* Übungstext *
****************
Sophie Rosentreter. Von MTV zu Filmen für Demenzkranke

Wenn ihr vor zu MTV-Zeiten jemand erzählt hätte, was sie eines Tages machen würde – Sophie Rosentreter hätte kein Wort geglaubt. Denn heute produziert die 36jährige ehemalige MTV-Moderatorin Spezialfilme für demenzkranke Menschen. Und erzielt verblüffende Erfolge damit. 

Produziert heute Spezialfilme für Demenzkranke. Sophie Rosentreter

Die Filme der Sophie Rosentreter sind genau auf die Befürfnisse der an Demenz erkrankten Menschen abgestimmt. Lange Einstellungen, eine reduzierte Handlung und viele emotionale Momente – wie zum Beispiel das Streicheln eines Welpen, vorbeifliegende Wolkenformationen oder Familienausflüge.

„Dadurch“, so erklärt uns Sophie Rosentreter, „werden quasi Türen in die Vergangenheit aufgestossen – bei den Menschen werden Erlebnisse und Gefühle wieder wachgerufen“.
****************
* Aufgabe *
Setzen Sie den Text über Sophie Rosentreters Filme für Demenzkranke im Anschluss an seinen letzten Satz fort. Die Daten sind dafür ohne Belang.

* Datenteil *
****************
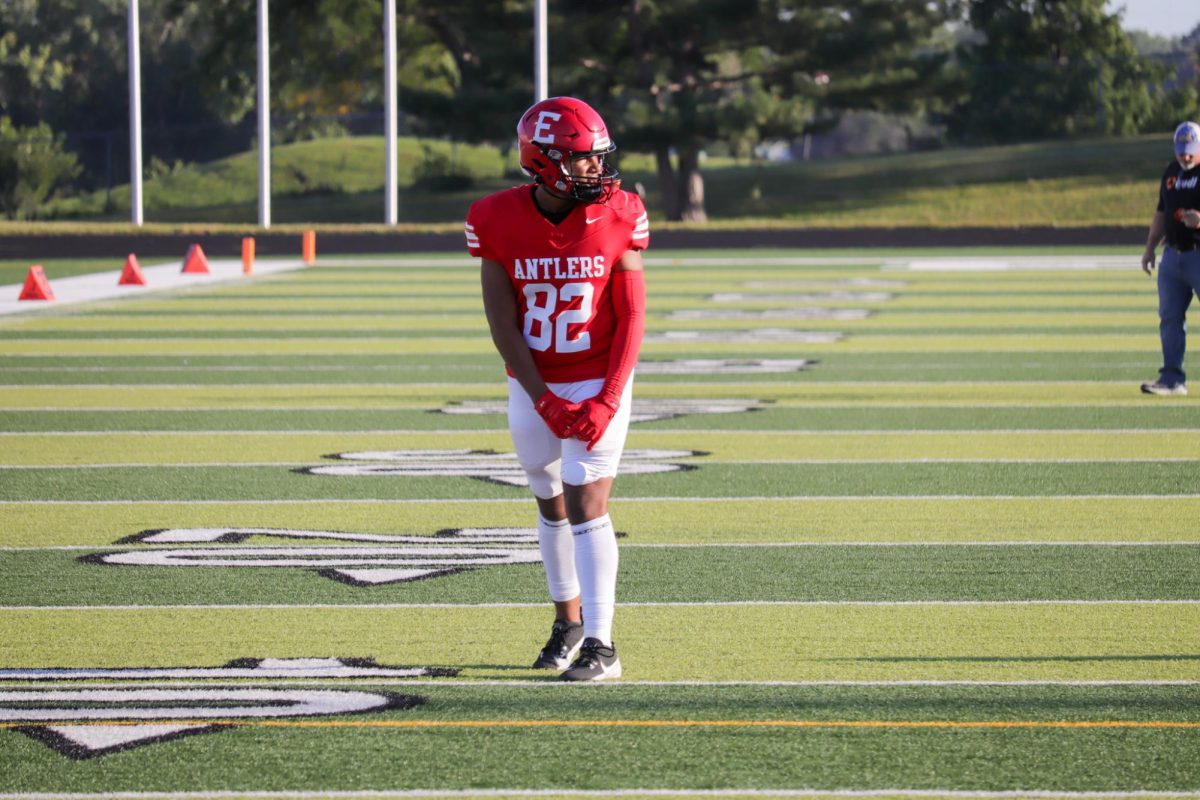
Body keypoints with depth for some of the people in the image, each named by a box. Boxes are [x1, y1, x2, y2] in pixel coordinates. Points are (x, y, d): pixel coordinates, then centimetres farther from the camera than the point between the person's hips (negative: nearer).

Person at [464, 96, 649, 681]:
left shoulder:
****************
* Antwort *
Folge: Die demenzkranken Menschen wirken in vielen Fällen entspannter, ruhiger und ausgeglichener. Ergebnisse, von denen so mancher Arzt mit seinen diversen Chemiebomben nur träumen kann.

Für die Erstellung der Filme arbeitet Sophie Rosentreter mit Wissenschaftlern, erfahrenen Pflegern und auch Angehörigen von Demenzkranken zusammen. Die 36jährige organisiert inzwischen auch Workshops und hat ein Buch über den Umgang mit Demenzkranken geschrieben. 

Warum sie sich derart für Demenzkranke einsetzt? Ursache ist eine sehr persönliche Erfahrung – ihre Oma Ilse, die 2009 verstarb, hatte 9 lange Jahre unter Demenz gelitten.

Nach ihrer Oma benennt Sophie Rosentreter auch das Filmprojekt: „Ilses weite Welt“.